I had fond memories of painting alongside him in the small studio bedroom with pink flowery wallpaper as cold light downcast from the lower ground floor window on the North side of Wands worth Common. I have always cherished the photograph that depicts this. Some fifty years after the photograph was taken, I read in Marjorie Husain’s book ‘Ahmed Parvez’ where my father is quoted saying,
“One day Noorie and I were painting together. She was admiring my efforts and I admired her efforts at flowers”.
’Don’t be silly daddy! These are not flowers but the Suns” I chirped. (He continues)
“My daughter’s flowery suns were so loving, so beautiful and so inspiring that I forgot all that I had learned in the past. It was like starting all over again.”
(Further proclaiming to have painted over seven hundred flower paintings in just one year).
“Let me begin from a higher place where the untiring sky moves from frame to frame and spills the glow of flowery suns. Noorie, my sweet little girl had triggered off the poet in me…I was being lyrical…”

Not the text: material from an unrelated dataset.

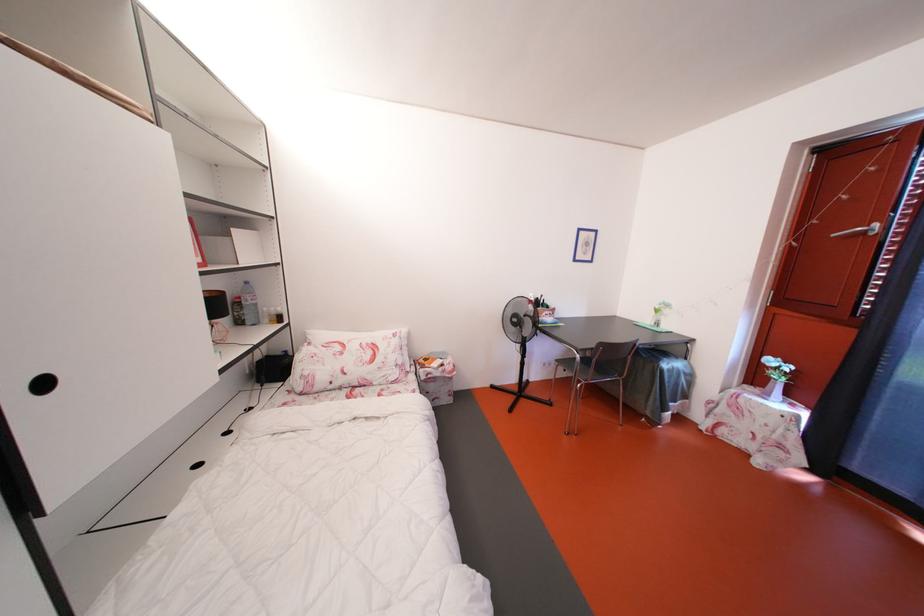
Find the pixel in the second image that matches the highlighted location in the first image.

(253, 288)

He went on to describe cloudy London being like an opaque window and the world seemed dull and downcast. It is noticeable that most of the paintings from the London years were often in muted palettes of Grey, Blue and much duller than the vibrant masterpieces he would later paint in Pakistan in the 1970’s. His bedroom-studio offered little light.
In black-moods he would question what he was doing in gloomy, smog-infested London. He would paint small watercolours on paper when he couldn’t afford oils but one brightly coloured large canvas from this era (seen above my mantelpiece) was an explosion of vibrant colour. I woke up to it for many years until one day I saw it as a possible self-portrait as I saw a violently exploding head, a blood red mouth and projectile eyes and wondered if this is how he had felt inside?
By 1964 the marital rows ensued as his disruptive lifestyle of drinking, gambling, debt and sexual infidelity destroyed my parents’ marriage. He’d taken a day job with the Pakistani Embassy in London in an attempt to make ends meet, sadly to no avail. Eventually, one day he entered the offices of the Pakistan International Airlines and swapped a painting for a one-way ticket to Pakistan and left us destitute just days before Christmas that same year.
A few years later he returned to London and I accidentally bumped into him whilst playing with a friend after school. He was their family’s lodger and we were unaware he was back in the UK. He had apparently handed back the keys to a rental art studio, stating that he could not paint without his children around. He wanted my mother to come back with him to Pakistan but she refused. A bitter divorce ensued and custody was awarded to my mother, a former teacher, who continued to raise us to encourage and appreciate art amid the plethora of galleries London had to offer.
My teenage cousin wrote to me in the 1970’s recalling how she’d have tea with my father and watch him paint. On telling her about writing this retrospective she said whatever happened to her then he would imagine it to be me, not her. He would pamper my cousin as a way of consoling his guilt. He would tell her how much he loved me, citing me his ‘Princess’. During my teen years, he wrote gushing, poetic letters with attempts to reconcile with us. Unfortunately, his premature demise meant that this reconciliation would never happen.
It is hard to discuss his art without dissecting his personality and trying to understand his inner turmoil but this unrest, beauty and confusion is brushed across canvases for eternity.
Later in my life; I grew to understand more. Both he and my mother were abandoned by their mothers. It’s likely that many of his troubles stemmed from this but it is with much acknowledgment that, had he been more ‘normal’ he would not have had the ability to create such complex works.
He remains in death, as in Life; an Enigma.